**TASK BRIEF**
Turn everything from the line containing "right wrist: (329, 192, 3)" down to the last of the entries into a Markdown table with two columns, Row and Line, giving each line a row number and leaving out blank lines.

(Entries contained in a dataset)
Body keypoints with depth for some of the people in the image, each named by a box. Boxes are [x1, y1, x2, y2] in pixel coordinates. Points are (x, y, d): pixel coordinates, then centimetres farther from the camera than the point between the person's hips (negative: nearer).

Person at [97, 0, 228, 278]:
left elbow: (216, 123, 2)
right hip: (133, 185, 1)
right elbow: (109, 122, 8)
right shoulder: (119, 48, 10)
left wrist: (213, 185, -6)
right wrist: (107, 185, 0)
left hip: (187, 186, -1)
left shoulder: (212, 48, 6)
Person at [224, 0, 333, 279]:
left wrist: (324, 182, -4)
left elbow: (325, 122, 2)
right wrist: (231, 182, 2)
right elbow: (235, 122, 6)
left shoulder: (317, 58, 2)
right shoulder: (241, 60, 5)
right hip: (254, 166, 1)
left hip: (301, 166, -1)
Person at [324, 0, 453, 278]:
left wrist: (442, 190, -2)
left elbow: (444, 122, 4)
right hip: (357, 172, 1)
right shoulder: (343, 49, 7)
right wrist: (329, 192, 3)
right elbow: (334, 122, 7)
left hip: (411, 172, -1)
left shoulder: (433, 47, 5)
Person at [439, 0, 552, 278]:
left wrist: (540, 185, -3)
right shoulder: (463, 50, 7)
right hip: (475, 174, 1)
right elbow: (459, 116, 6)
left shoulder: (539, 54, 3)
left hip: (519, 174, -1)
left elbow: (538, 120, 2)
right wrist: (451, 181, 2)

**ANSWER TO THIS EXERCISE**
| Row | Line |
|---|---|
| 1 | right wrist: (329, 192, 3) |
| 2 | right elbow: (334, 122, 7) |
| 3 | left hip: (411, 172, -1) |
| 4 | left shoulder: (433, 47, 5) |
| 5 | Person at [439, 0, 552, 278]: |
| 6 | left wrist: (540, 185, -3) |
| 7 | right shoulder: (463, 50, 7) |
| 8 | right hip: (475, 174, 1) |
| 9 | right elbow: (459, 116, 6) |
| 10 | left shoulder: (539, 54, 3) |
| 11 | left hip: (519, 174, -1) |
| 12 | left elbow: (538, 120, 2) |
| 13 | right wrist: (451, 181, 2) |